◆ Activity
Search the data below for "middle"; list each line that holds it.

◆ Task material
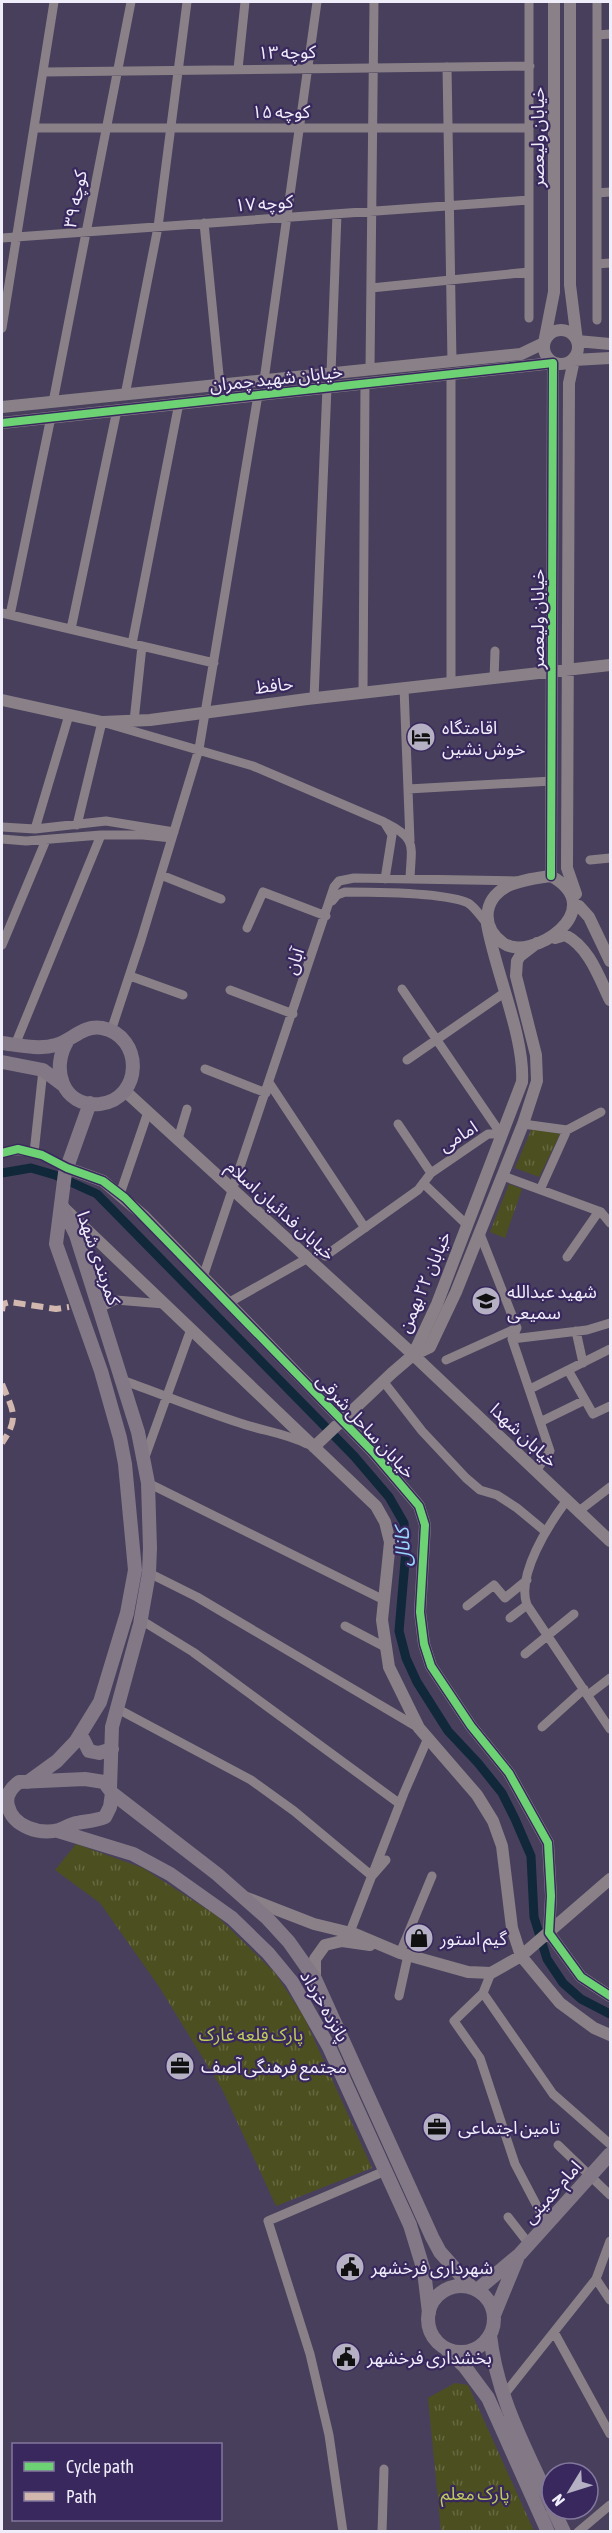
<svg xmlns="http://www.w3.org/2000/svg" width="612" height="2533" font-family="'Asap Condensed','Noto Sans Arabic',sans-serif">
<defs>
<pattern id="park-tufts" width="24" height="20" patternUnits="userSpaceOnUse" patternTransform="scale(1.5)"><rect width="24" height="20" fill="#4c4f1f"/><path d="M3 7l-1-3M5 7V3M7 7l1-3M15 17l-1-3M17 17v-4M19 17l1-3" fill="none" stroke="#666940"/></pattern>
</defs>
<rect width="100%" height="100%" fill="#473f5c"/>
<!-- park -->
<path fill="url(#park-tufts)" d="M532,1128L560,1134L539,1177L515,1168Z
M509,1184L522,1189L505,1238L490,1232Z
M76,1844L143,1868L217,1916L275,1973L304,2017L372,2168L276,2206L222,2089L158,1985L100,1903L55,1870Z
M455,2383L468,2385L534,2531H441L428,2398Z"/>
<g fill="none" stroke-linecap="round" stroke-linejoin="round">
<!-- canal -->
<path stroke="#102839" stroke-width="9" d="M2,1173L31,1168L55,1175L97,1194L354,1456L389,1497L404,1523L406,1550L399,1631L406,1658L417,1682L448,1731L478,1763L502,1793L515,1819L531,1856L534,1917L547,1959L563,1983L581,1999L610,2014"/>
<!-- minor -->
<path stroke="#8a8087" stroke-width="9" d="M529,2V318
M597,35L610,34
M447,67L452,361
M238,69L245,2
M44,72L530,66
M35,128H528
M597,193L610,192
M204,223L220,385
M2,238L529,200
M597,264L610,263
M371,288L529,272
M597,320V2
M2,328L54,2
M370,369L374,2
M331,373L337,214
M264,380L317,2
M125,395L158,227L187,2
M53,402L131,2
M2,613L214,663
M10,615L51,417
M71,629L117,410
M132,644L179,403
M494,679L495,651
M451,683V374
M404,688L410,841
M363,693L365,383
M314,698L327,387
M134,721L142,646
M408,789L552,781
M386,823C418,839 411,846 410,879
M77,825L102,722L253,766L384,822L392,835L385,879
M2,827L35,829L106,821L174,832
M35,829L69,715
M2,839L26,841L101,835H143L172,838
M590,860L610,858
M161,875L221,899
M332,901L337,895L345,892C373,892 444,892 468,903C475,907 481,917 487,924
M247,928L263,892L326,916
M2,945L46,840
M130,976L183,995
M230,990L293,1014
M111,1031L141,940L199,749L258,395
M15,1045L101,835
M407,1060L504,993
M205,1069L266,1093
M270,1084L365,1228
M398,1124L431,1173
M523,1124L567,1130L601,1112
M178,1139L187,1109
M2,1153C28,1146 44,1156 67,1168
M34,1153L43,1070
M503,1176L601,1212L610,1223
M423,1183L467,1225
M540,1190L567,1130
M120,1194L148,1112
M480,1234L517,1328L512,1339L550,1451L536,1471
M325,1256L418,1190L431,1173L488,1134H501L402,989
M567,1257L599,1211
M203,1277L334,887L339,881L354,878L518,881
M228,1303L308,1258
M98,1309L116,1300L164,1304
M576,1331L583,1363
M512,1339L587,1330L610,1323
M446,1360L517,1328
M568,1370L593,1414L610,1406
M122,1380C161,1394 200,1410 240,1423C263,1431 285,1433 307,1444
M383,1381L422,1431L466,1478L480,1490L497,1495L517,1508L546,1532
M530,1389L610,1349
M540,1422L585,1400
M145,1457L191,1329
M148,1483L384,1600
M567,1500C549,1524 516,1575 527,1605L610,1729
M579,1511L610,1487
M149,1573L197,1597L419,1728
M467,1606L494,1585L505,1598L527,1580
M510,1618L527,1605
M141,1620L193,1652L400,1804
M345,1626L385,1647
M525,1654L574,1614
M588,1695L610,1678
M116,1708L251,1780L294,1811L372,1876L386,1860
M542,1727L584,1689
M350,1932L404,1793L428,1738
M400,1953L432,1876
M491,1973L483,1993L454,2021L480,2058L515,2164L547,2225
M483,1993L553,2094L610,2144
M399,1996L408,1955
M558,2145L610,2195
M508,2217L529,2244
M596,2279L610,2300
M554,2332L610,2434
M503,2396L596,2279L610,2241
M343,2532L329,2435L310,2354L268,2221L385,2171
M382,2532L384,2469
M578,2532L610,2505"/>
<!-- tertiary -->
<path stroke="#8a8087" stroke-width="12" d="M570,2V285L577,341L610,344
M544 347a17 17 0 1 1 34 0a17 17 0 1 1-34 0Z
M2,407L521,354L544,343L554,292V2
M2,423L553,363L551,876
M2,700L102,722L150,720L307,699L610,665
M551,876C612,910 530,963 503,943C482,928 482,901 506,887C519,880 537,878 551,876Z
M576,894L567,868L569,383L574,360L610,358
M579,906L589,917L610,961
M555,938L565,935C589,947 599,977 610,1000
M125,1091L406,1348L610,1541
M67,1168L103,1181L143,1215L373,1452L419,1506L425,1525L420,1612L424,1644L431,1666L471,1726L509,1773L548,1843L551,1896L549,1933L581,1977L610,1996
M65,1209L376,1506L385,1522L390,1542L382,1620L389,1667L419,1728L477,1795L493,1821L502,1846L512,1928L521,1956L560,2003L594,2028L610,2035
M413,1355L437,1304L522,1082C525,1038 495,971 487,924
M314,1447L392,1373L413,1355L430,1347L456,1292L523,1124L537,1081L536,1055L516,976L517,961L520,956L537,943
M247,1898L314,1924L355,1934L400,1953L468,1972L491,1973L521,1956L610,1879
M315,1979V1959L325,1945L342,1941L370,1945"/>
<!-- secondary -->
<path stroke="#837886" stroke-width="14" d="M2,1043C18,1045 39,1050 56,1045C73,1040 82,1025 102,1028C144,1036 143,1099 100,1104C62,1107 50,1068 68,1040
M2,1062L43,1070L63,1085
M62,1206L76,1235L138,1432L148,1483L150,1548L149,1573L140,1624L112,1727L110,1789
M81,1735L89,1751L99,1753L112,1749
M28,1782L57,1761L76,1741L100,1702L127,1613L135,1570L125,1464L120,1438L101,1371L56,1244L65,1173L90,1103
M112,1793L110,1807L105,1817C95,1821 87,1821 77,1823C71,1824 65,1828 59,1830C40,1835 13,1827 8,1806C5,1796 11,1788 19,1782L85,1779L104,1782L112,1793L217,1874L267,1918L289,1942L315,1979L432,2237L440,2252L472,2288
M58,1831L133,1854L170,1874L232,1918L268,1953L292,1982L329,2047L410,2225L424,2271L429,2313
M428 2319a33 33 0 1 1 66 0a33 33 0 1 1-66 0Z
M477,2290L520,2254L610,2154
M494,2315L517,2259
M490,2335C497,2398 526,2449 552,2506
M445,2348L465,2367L488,2398L548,2532
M553,2509L564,2532"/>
<!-- quiet -->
<path stroke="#d1b7ad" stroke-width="6" stroke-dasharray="12 6" stroke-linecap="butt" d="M2,1311L3,1304L10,1302L56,1309L69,1307
M2,1384C13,1411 20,1417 2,1443"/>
<!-- cycleway casing -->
<g stroke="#38285d" stroke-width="11">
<path id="cycleway" d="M2,423L553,363L551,876
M2,1153L18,1149L42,1155L67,1168L103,1181L125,1198L373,1452L419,1506L425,1525L420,1612L424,1644L431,1666L471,1726L509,1773L548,1843L551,1896L549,1933L581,1977L610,1996"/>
</g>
<!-- cycleway -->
<use href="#cycleway" stroke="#6cd273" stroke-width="8"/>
</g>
<!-- icons -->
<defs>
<g id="hotel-disc" transform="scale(1.5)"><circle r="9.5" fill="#b5b0c3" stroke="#38285d"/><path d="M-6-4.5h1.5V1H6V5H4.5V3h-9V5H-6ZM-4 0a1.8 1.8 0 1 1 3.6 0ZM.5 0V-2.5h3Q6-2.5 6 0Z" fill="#111"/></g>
<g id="school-disc" transform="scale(1.5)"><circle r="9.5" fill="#b5b0c3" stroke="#38285d"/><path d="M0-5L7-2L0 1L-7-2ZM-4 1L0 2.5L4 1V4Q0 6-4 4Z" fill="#111"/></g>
<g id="shop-disc" transform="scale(1.5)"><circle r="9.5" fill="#b5b0c3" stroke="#38285d"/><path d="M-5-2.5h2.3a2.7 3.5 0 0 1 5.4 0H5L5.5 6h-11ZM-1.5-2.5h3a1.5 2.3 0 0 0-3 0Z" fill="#111"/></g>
<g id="office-disc" transform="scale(1.5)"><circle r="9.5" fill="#b5b0c3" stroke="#38285d"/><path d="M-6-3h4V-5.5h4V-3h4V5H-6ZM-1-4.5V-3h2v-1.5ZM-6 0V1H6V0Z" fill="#111"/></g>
<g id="civic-disc" transform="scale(1.5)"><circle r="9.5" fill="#b5b0c3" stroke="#38285d"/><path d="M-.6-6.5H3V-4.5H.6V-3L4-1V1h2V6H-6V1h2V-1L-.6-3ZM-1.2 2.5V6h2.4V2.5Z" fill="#111"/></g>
</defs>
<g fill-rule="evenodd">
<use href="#hotel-disc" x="421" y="737"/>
<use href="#school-disc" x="486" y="1301"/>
<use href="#shop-disc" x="419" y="1938"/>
<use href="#office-disc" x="180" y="2066"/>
<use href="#office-disc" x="437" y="2127"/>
<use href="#civic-disc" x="350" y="2267"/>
<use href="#civic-disc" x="346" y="2357"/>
</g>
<g text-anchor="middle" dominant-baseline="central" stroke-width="4.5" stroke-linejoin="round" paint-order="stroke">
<!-- street labels -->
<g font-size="18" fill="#f0edfb" stroke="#38285d">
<text transform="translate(287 52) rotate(-1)">کوچه ۱۳</text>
<text x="281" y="111">کوچه ۱۵</text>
<text transform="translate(537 137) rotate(-90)">خیابان ولیعصر</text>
<text transform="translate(75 199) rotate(-79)">کوچه ۳۹</text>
<text transform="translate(264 203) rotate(-4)">کوچه ۱۷</text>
<text transform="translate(276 378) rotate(-6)">خیابان شهید چمران</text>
<text transform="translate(537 619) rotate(-90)">خیابان ولیعصر</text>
<text transform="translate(274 685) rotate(-7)">حافظ</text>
<text transform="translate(294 961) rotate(-71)">آبان</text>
<text transform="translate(458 1136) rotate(-32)">امامی</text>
<text transform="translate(281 1210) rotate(42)">خیابان فدائیان اسلام</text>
<text transform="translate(99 1258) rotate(71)">کمربندی شهدا</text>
<text transform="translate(424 1282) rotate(-67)">خیابان ۲۲ بهمن</text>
<text transform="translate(366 1426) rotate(47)">خیابان ساحل شرقی</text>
<text transform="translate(524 1435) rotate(43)">خیابان شهدا</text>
<text transform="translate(325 2006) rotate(60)">پانزده خرداد</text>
<text transform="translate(552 2192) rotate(-48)">امام خمینی</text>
</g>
<!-- poi labels -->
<g font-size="18" fill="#f0edfb" stroke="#38285d" text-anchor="start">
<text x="442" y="727">اقامتگاه<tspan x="442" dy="21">خوش نشین</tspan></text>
<text x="507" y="1291">شهید عبدالله<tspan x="507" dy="21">سمیعی</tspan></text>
<text x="440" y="1938">گیم استور</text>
<text x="201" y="2066">مجتمع فرهنگی آصف</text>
<text x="458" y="2127">تامین اجتماعی</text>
<text x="371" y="2267">شهرداری فرخشهر</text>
<text x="367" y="2357">بخشداری فرخشهر</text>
</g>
<!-- park labels -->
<g font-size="18" fill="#beca5a" stroke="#38285d">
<text x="251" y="2034">پارک قلعه غارک</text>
<text x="475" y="2493">پارک معلم</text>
</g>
<!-- water labels -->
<g font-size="20" font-style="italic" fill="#97d6fa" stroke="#38285d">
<text transform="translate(402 1547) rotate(-93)">کانال</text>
</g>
</g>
<!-- border -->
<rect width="612" height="2533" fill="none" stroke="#f0edfb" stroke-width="6"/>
<!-- legend -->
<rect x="12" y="2443" width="210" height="78" fill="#38285d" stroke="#82779c" stroke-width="1.5"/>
<rect x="24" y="2462" width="30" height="9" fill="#6cd273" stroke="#82779c" stroke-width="1.5"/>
<text x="66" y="2473" font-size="18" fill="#f0edfb">Cycle path</text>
<rect x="24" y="2492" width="30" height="9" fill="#d1b7ad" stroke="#82779c" stroke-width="1.5"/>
<text x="66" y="2503" font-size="18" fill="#f0edfb">Path</text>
<!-- north arrow -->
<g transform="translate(570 2491) rotate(232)"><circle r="28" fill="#38285d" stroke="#82779c" stroke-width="1.5"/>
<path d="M0-4.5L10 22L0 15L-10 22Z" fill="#b5b0c3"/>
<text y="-9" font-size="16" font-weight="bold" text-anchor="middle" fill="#f0edfb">N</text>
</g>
</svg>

◆ Answer box
<g text-anchor="middle" dominant-baseline="central" stroke-width="4.5" stroke-linejoin="round" paint-order="stroke">
<text y="-9" font-size="16" font-weight="bold" text-anchor="middle" fill="#f0edfb">N</text>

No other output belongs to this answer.